Rewrite all the data below as a numbered list, one line per item. Drop the blank lines and the picture lines.
Top of RECORDED DATA
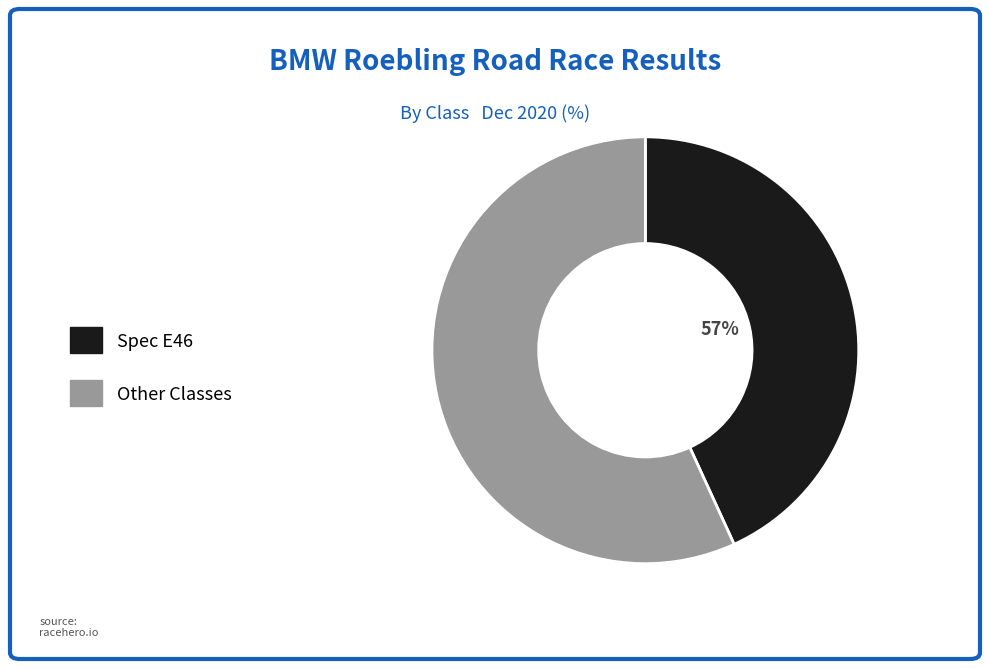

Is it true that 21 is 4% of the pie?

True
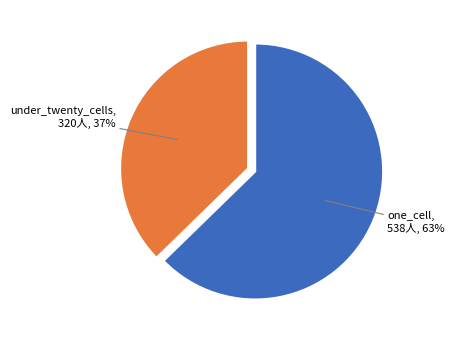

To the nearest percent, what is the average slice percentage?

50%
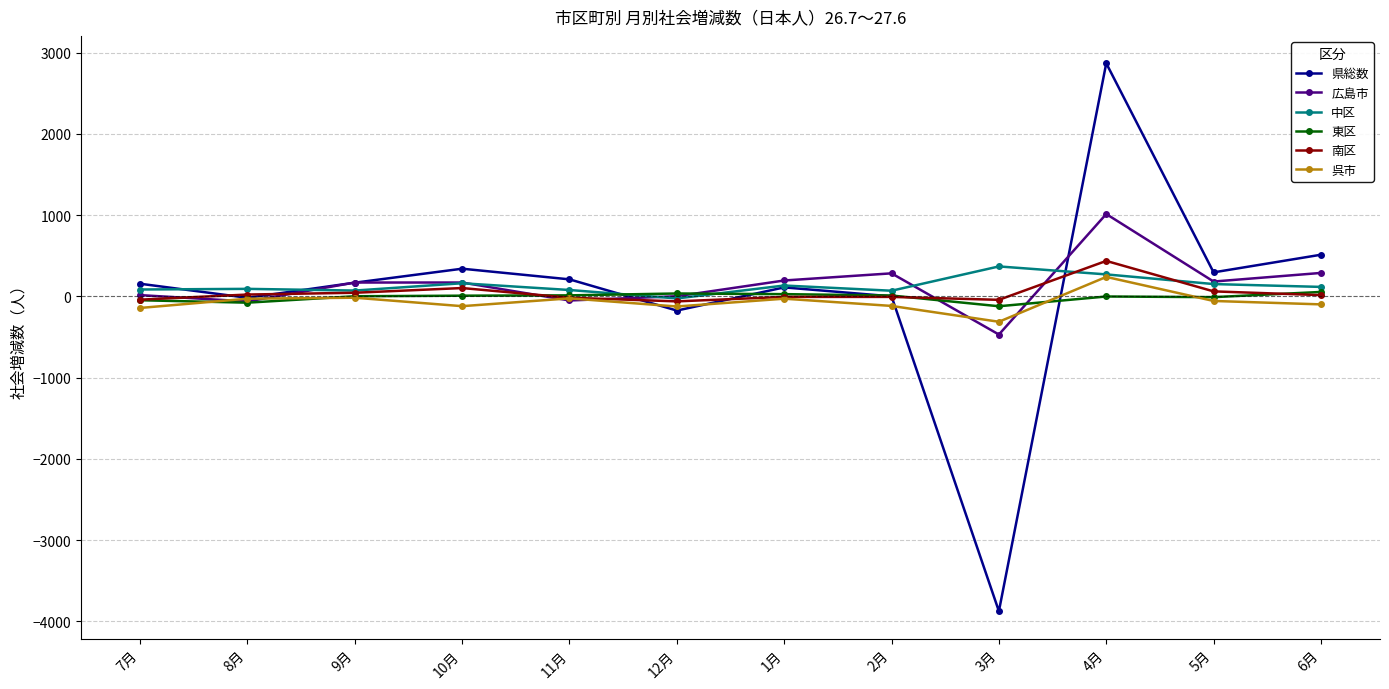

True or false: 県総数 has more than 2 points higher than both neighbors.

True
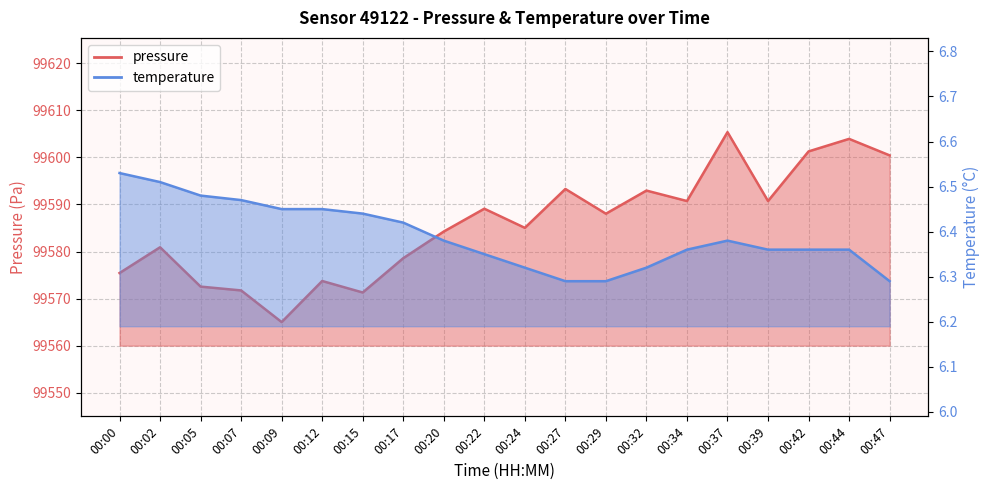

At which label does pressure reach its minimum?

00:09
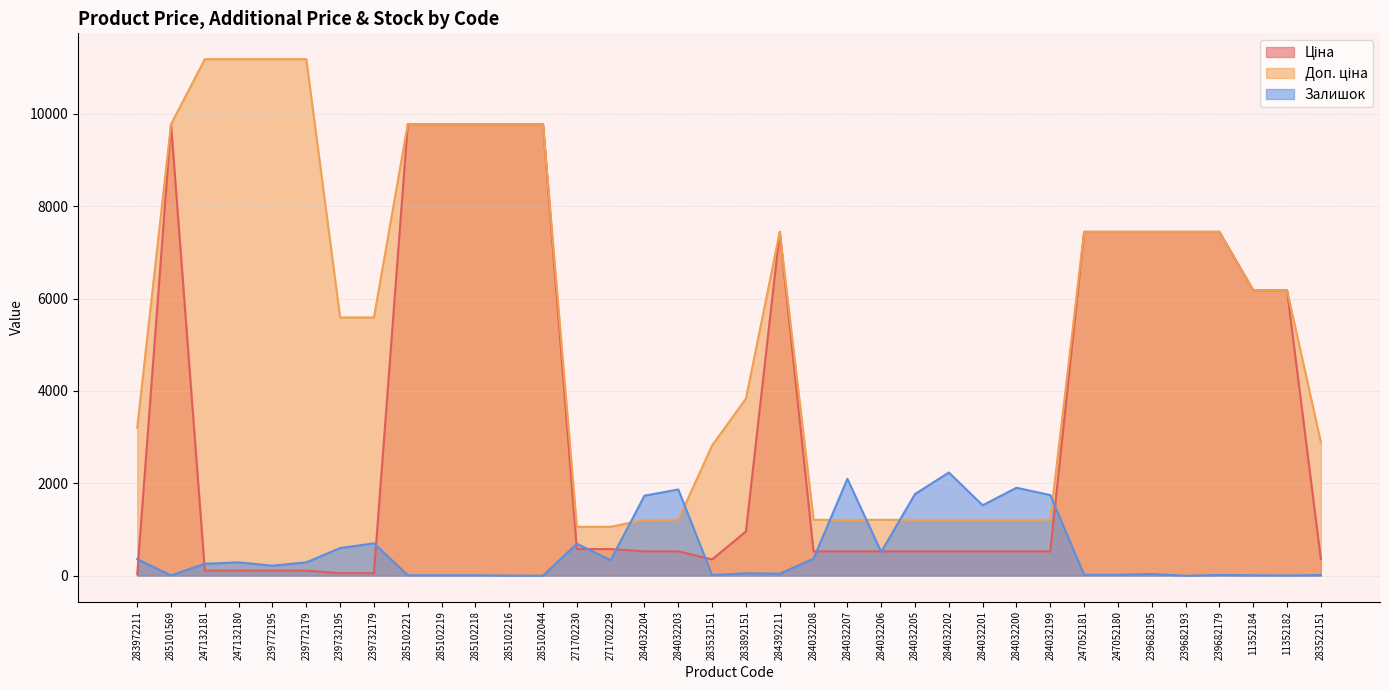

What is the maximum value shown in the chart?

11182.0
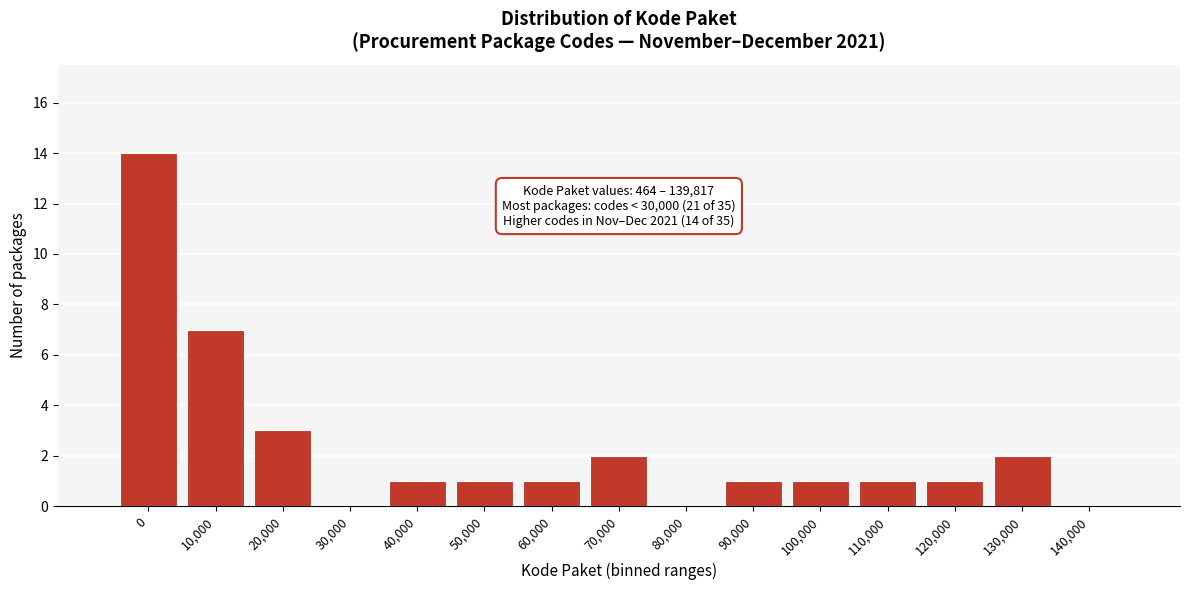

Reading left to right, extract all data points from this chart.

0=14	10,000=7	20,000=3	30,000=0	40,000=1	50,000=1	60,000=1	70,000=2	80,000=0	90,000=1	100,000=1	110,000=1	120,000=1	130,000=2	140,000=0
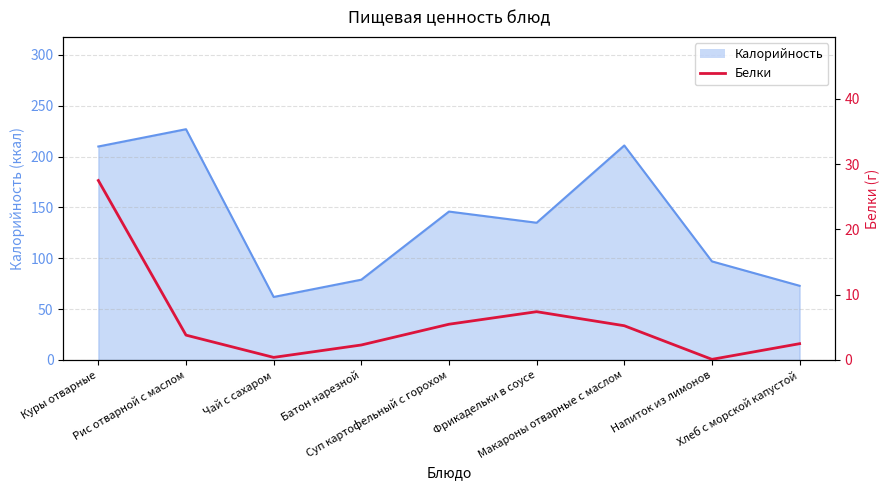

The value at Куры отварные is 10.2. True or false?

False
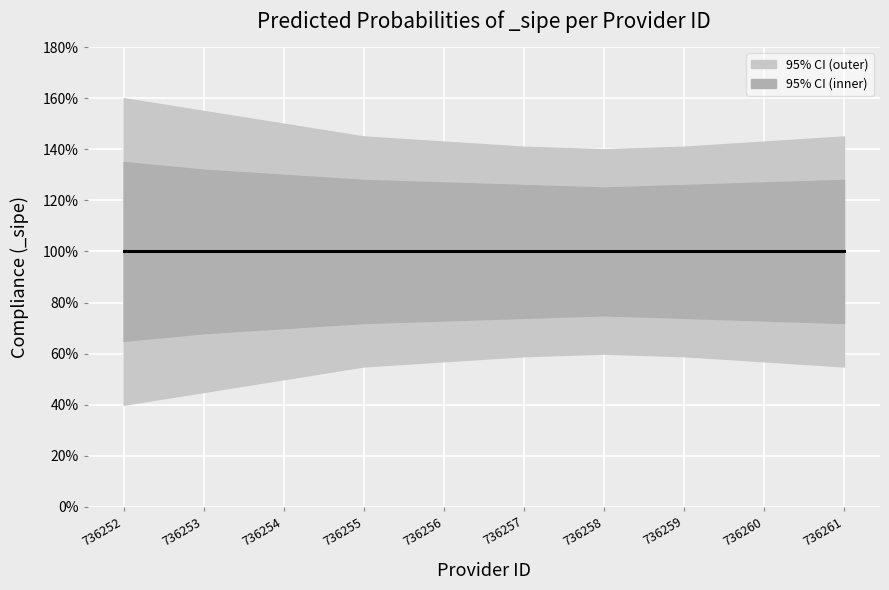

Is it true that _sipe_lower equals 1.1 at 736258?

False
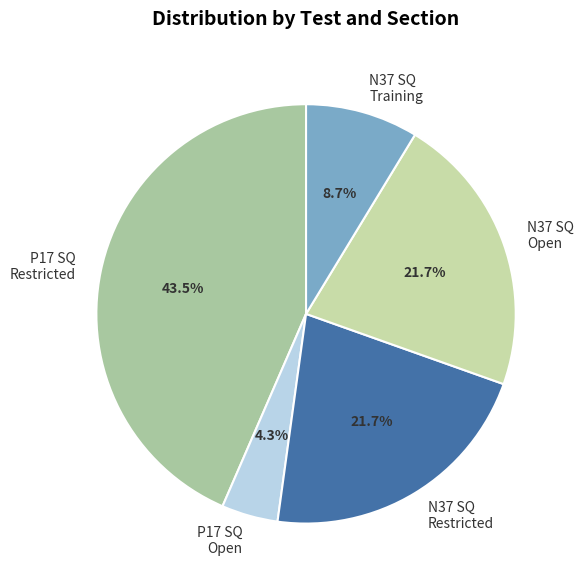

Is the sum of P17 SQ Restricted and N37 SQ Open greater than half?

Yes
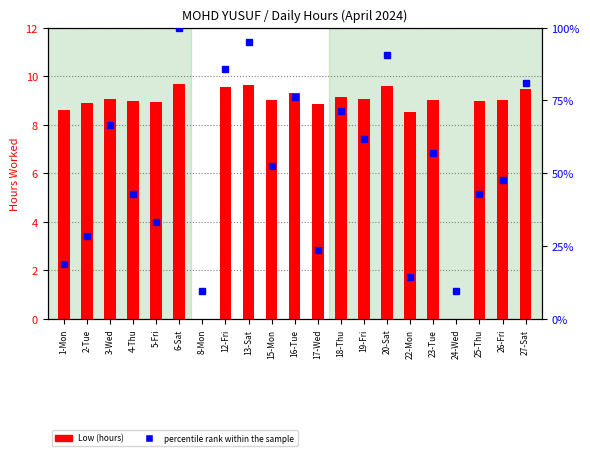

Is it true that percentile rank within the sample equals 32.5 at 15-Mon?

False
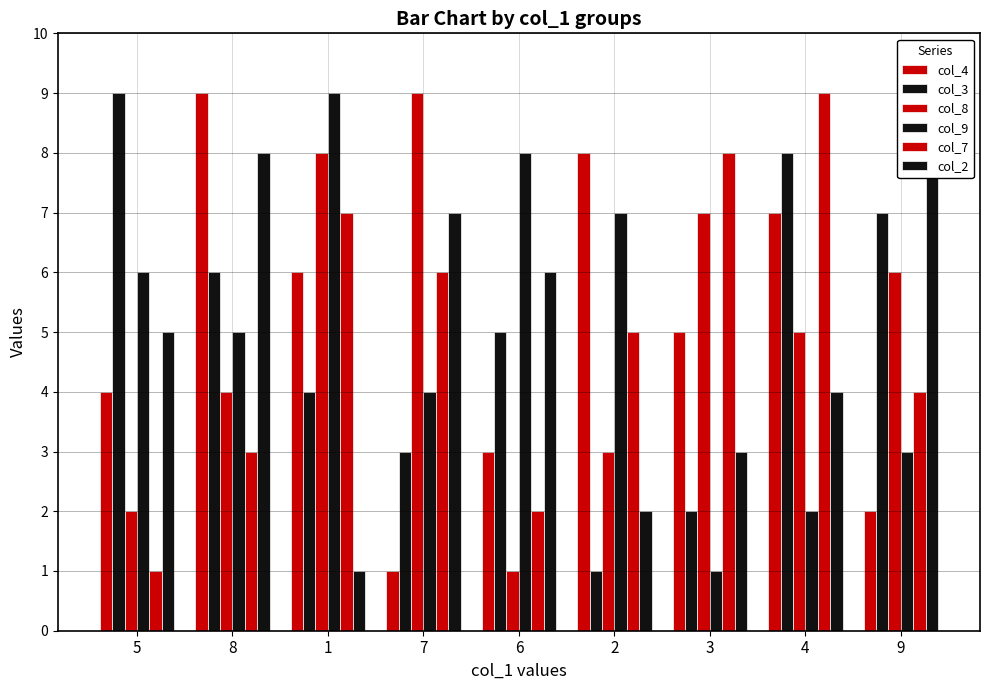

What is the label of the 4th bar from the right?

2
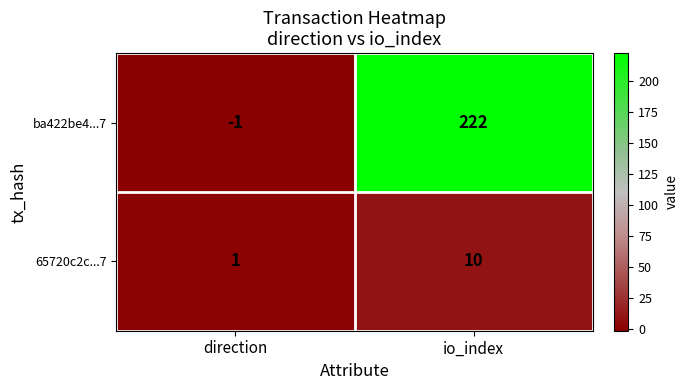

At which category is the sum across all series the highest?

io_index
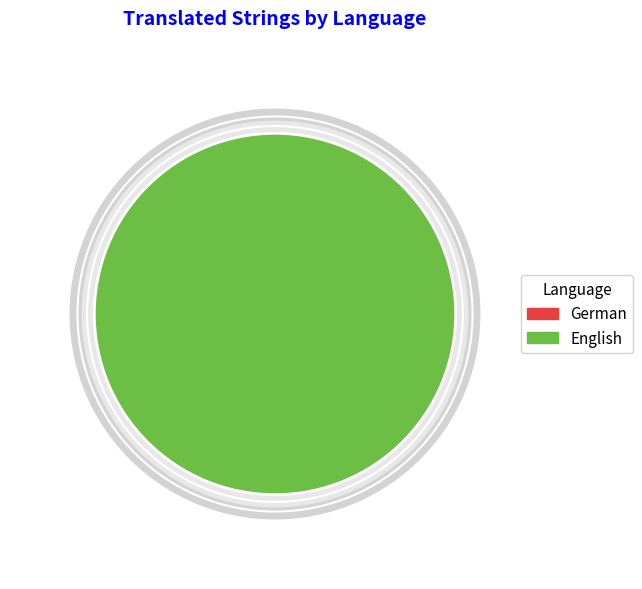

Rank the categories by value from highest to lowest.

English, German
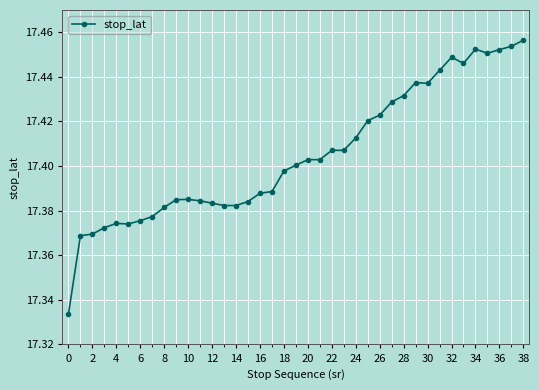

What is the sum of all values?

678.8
Bottom of RECORDED DATA
→ THE COMPLETED TASK:
1. Is it true that 21 is 4% of the pie?
2. True
3. To the nearest percent, what is the average slice percentage?
4. 50%
5. True or false: 県総数 has more than 2 points higher than both neighbors.
6. True
7. At which label does pressure reach its minimum?
8. 00:09
9. What is the maximum value shown in the chart?
10. 11182.0
11. Reading left to right, extract all data points from this chart.
12. 0=14	10,000=7	20,000=3	30,000=0	40,000=1	50,000=1	60,000=1	70,000=2	80,000=0	90,000=1	100,000=1	110,000=1	120,000=1	130,000=2	140,000=0
13. The value at Куры отварные is 10.2. True or false?
14. False
15. Is it true that _sipe_lower equals 1.1 at 736258?
16. False
17. Is the sum of P17 SQ Restricted and N37 SQ Open greater than half?
18. Yes
19. Is it true that percentile rank within the sample equals 32.5 at 15-Mon?
20. False
21. What is the label of the 4th bar from the right?
22. 2
23. At which category is the sum across all series the highest?
24. io_index
25. Rank the categories by value from highest to lowest.
26. English, German
27. What is the sum of all values?
28. 678.8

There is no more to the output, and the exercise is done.